▶ _TASK A_
Using the text on suture removal codes below, decide whether each statement agrees with it. For each, answer yes or no and quote the exact words of the text that decide it.
(i) CPT 15850 may be reported when the surgeon who removes the sutures is not the one who placed them.
(ii) Suture removal is included in a minor surgical procedure's global package.
(iii) HCPCS S0630 applies when another provider removed the sutures during a follow-up visit.
▶ _TASK B_
In the text on suture removal codes below, what is the CPT book's description of code 15851?
▶ _TASK C_
Extend the text on suture removal codes below, continuing directly after its final sentence.

▶ _TEXT FOR ANALYSIS_
++++

Report suture removal with CPT 15850 for the same surgeon, CPT 15851 for another provider, or HCPCS S0630 if another provider removed the sutures during a follow-up visit.
Be aware that the removal of sutures is part of a minor surgical procedures’ global package according to CMS, Medicare, and CPT.
1. What Is CPT Code 15850?
CPT 15850 can be used for the removal of sutures if a surgeon places a suture during a procedure and removes it as well.
This code can only be billed if the patient is under general anesthesia because the suture removal is too painful or the patient cannot cooperate.
The CPT book describes CPT code 15850 for suture removal as: “Removal of sutures under anesthesia (other than local), same surgeon.”
The 15850 CPT code starts with anesthetizing the patient. The patient needs to be under general anesthesia before the surgeon can start the procedure.
The surgeon previously placed the sutures during the prior surgical procedure. The same surgeon also removes them and completes the procedure.
1.3 Billing Guidelines
CPT code 15850 can only be billed if the patient is under general anesthesia and this is medically necessary and appropriate. Make sure to provide the payer with enough documentation to prove that general anesthesia was necessary to remove the sutures.
Do not report CPT 15850 if the surgeon who removes the sutures differs from the surgeon who performed the prior surgical procedure. Instead, use CPT code 15851.
2. What Is CPT Code 15851?
CPT 15851 covers another sutures removal procedure. You can use this code if the suture removal is performed by a different provider than the surgeon who placed the sutures.
CPT code 15851 can only be billed if the sutures are removed while the patient is under general anesthesia because the procedure is too painful, which is the only way to make the patient cooperate.
The CPT book defines the 15851 CPT code for sutures removal as: “Removal of sutures under anesthesia (other than local), other surgeon.”
The CPT code 15851 procedure starts when the patient is placed under general anesthesia. Sutures were placed during a prior surgical procedure.

++++

▶ _EXCERPTED DATA_
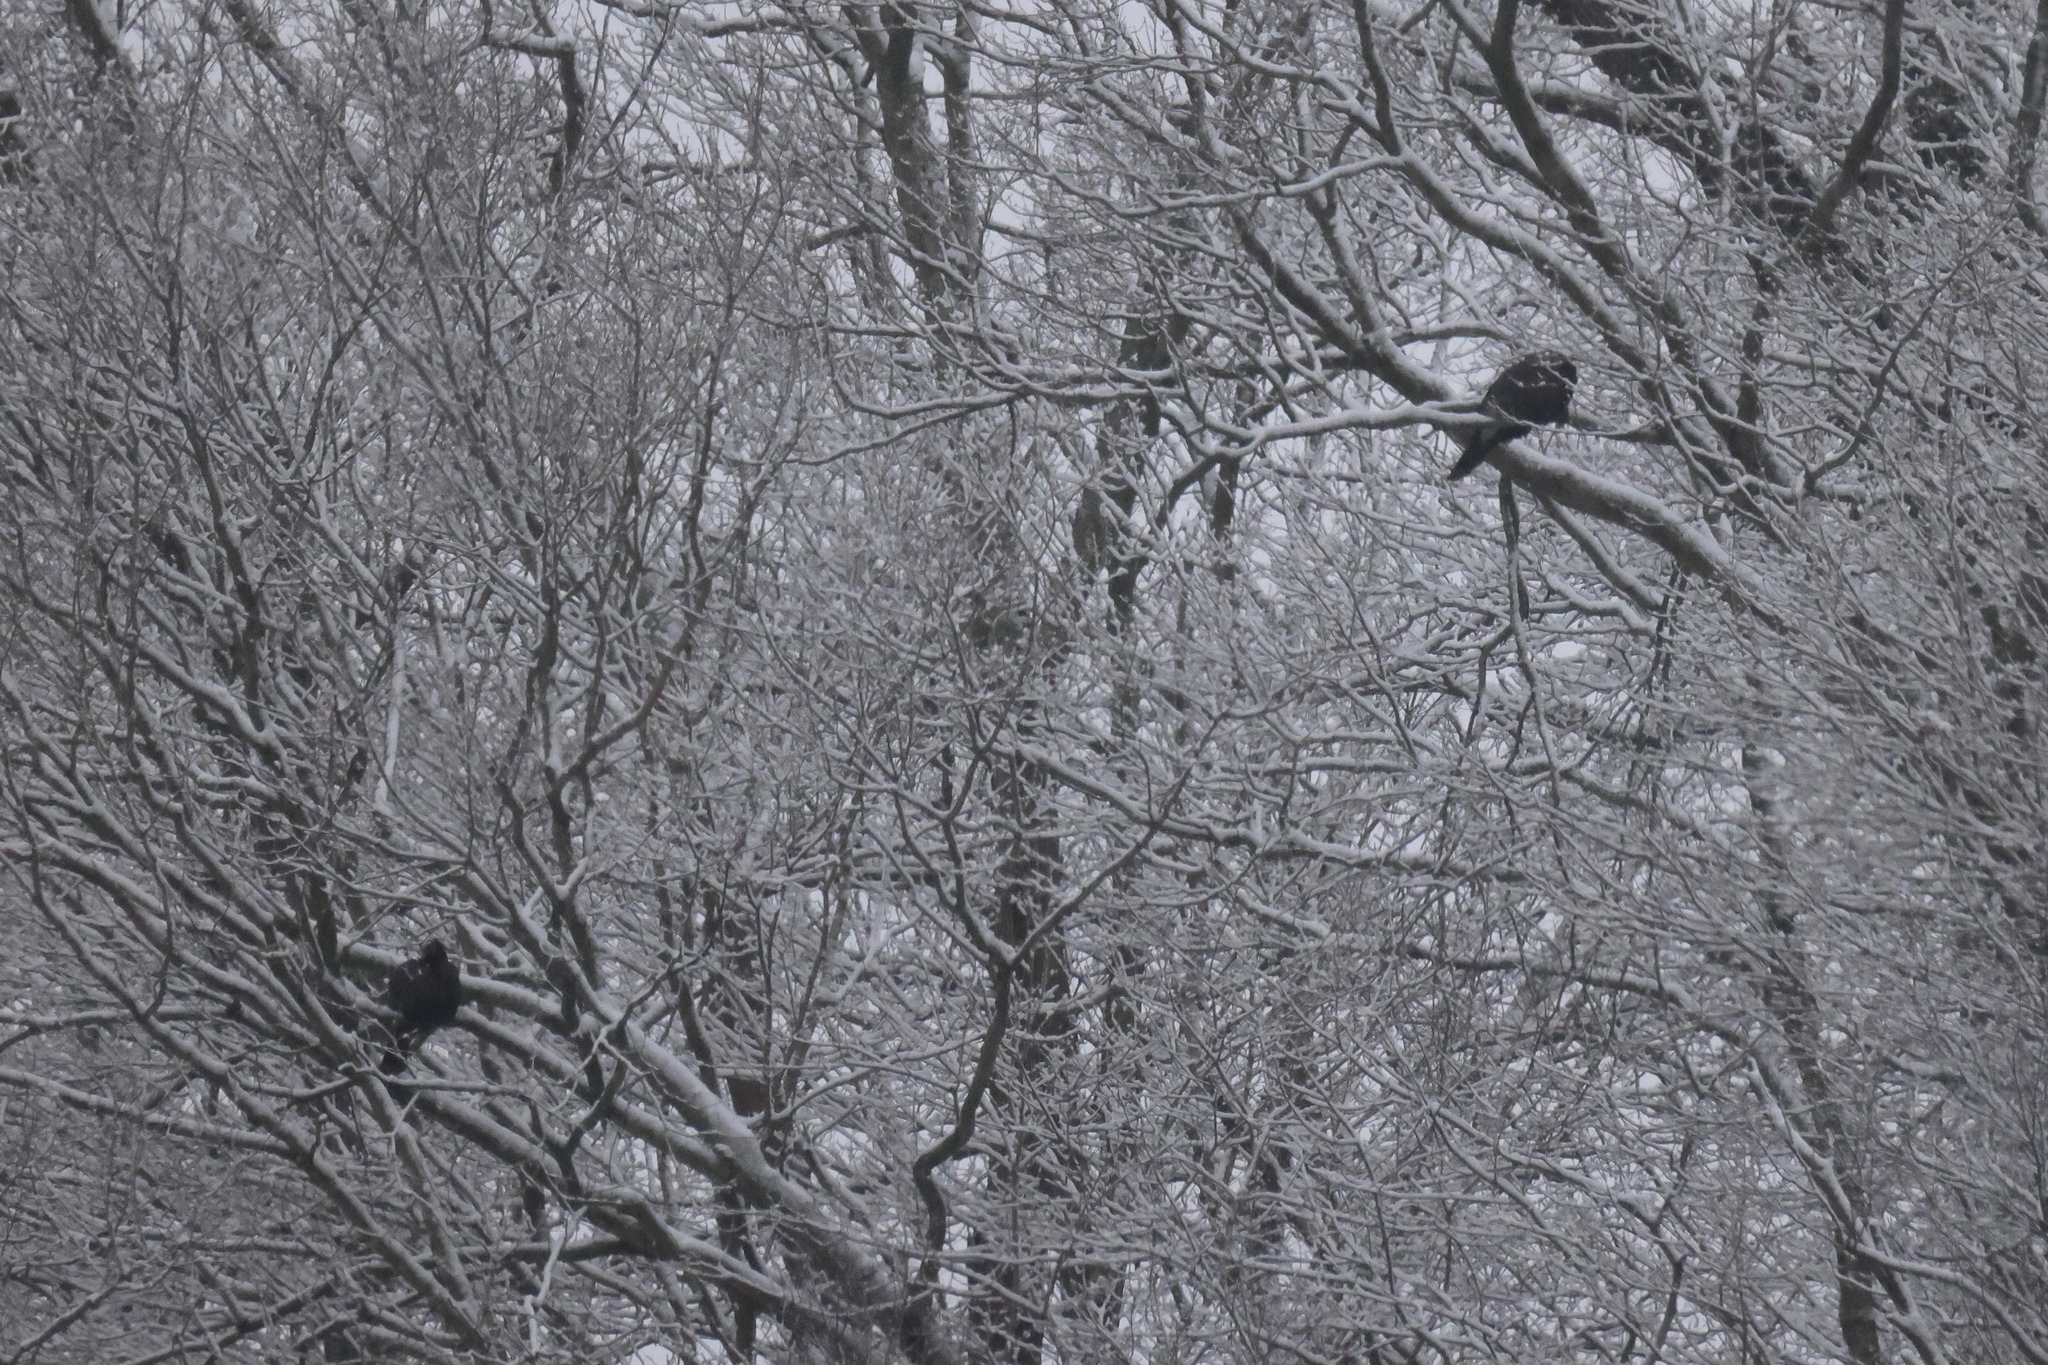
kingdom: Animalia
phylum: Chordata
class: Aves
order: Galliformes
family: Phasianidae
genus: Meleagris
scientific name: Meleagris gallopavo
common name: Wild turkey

++++

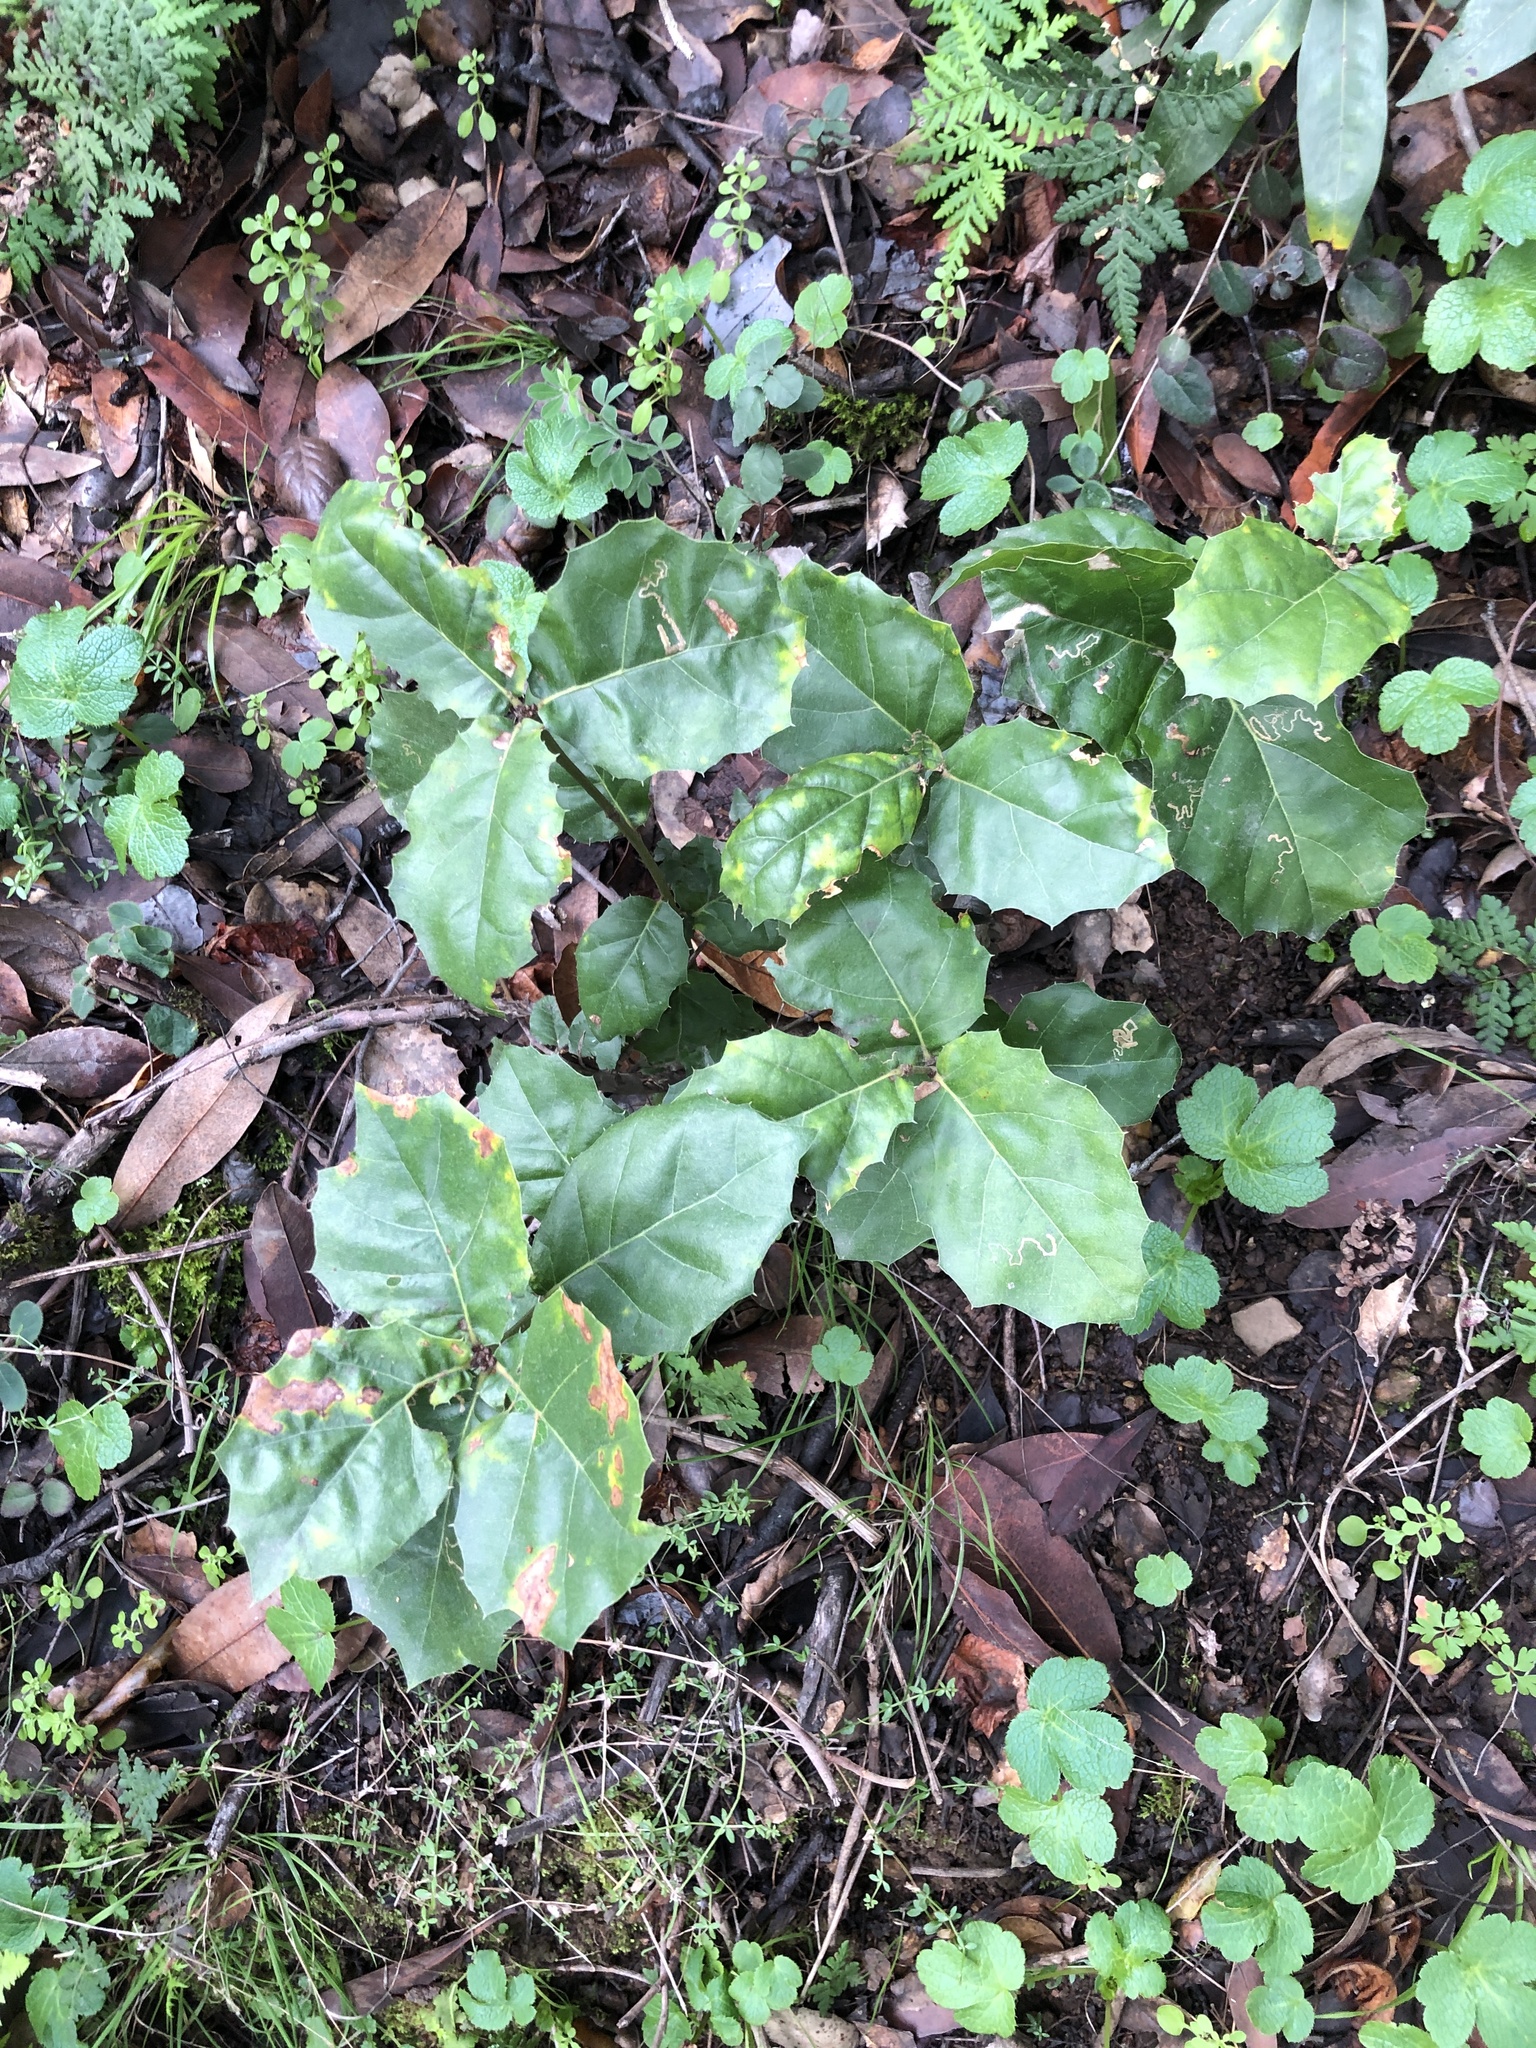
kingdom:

++++

▶ _RESPONSE A_
(i) No: "Do not report CPT 15850 if the surgeon who removes the sutures differs from the surgeon who performed the prior surgical procedure."
(ii) Yes: "the removal of sutures is part of a minor surgical procedures’ global package according to CMS, Medicare, and CPT."
(iii) Yes: "or HCPCS S0630 if another provider removed the sutures during a follow-up visit."

▶ _RESPONSE B_
“Removal of sutures under anesthesia (other than local), other surgeon.”

▶ _RESPONSE C_
Then, a different surgeon performed the sutures removal procedure. This needs to be another surgeon than the one who placed the sutures during the primary surgery.
2.3 Billing Guidelines
Do not report CPT 15851 if the sutures were removed by the same surgeon as the one who placed them. You can report CPT code 15850 instead.
Payer will require documentation to prove that the patient was under anesthesia (other than local). The claim will be denied if anesthesia was not medically necessary.
3. What Is HCPCS Code S0630?
HCPCS S0630 covers a follow-up service in which a provider removes sutures from the patient’s wound.
HCPCS defined S0630 as follows: “Removal of sutures; by a physician other than the physician who originally closed the wound.”
The HCPCS S0630 procedure can only be performed if a physician closes a wound during an emergency visit or, for example, during surgery.
Then, the patient visits another physician for the removal of the sutures because the patient is not in the original locality.
3.3 Billing Guidelines
Be aware that HCPCS S0630 is not payable by Medicare.
S0630 can only be billed if the follow-up services are performed by a provider other than the surgeon who provided the initial procedure.
If applicable, you may report HCPCS code S0630 with another E/M service.
The provider who performs the S0630 procedure cannot be off the same practice as the surgeon who sutures the patient.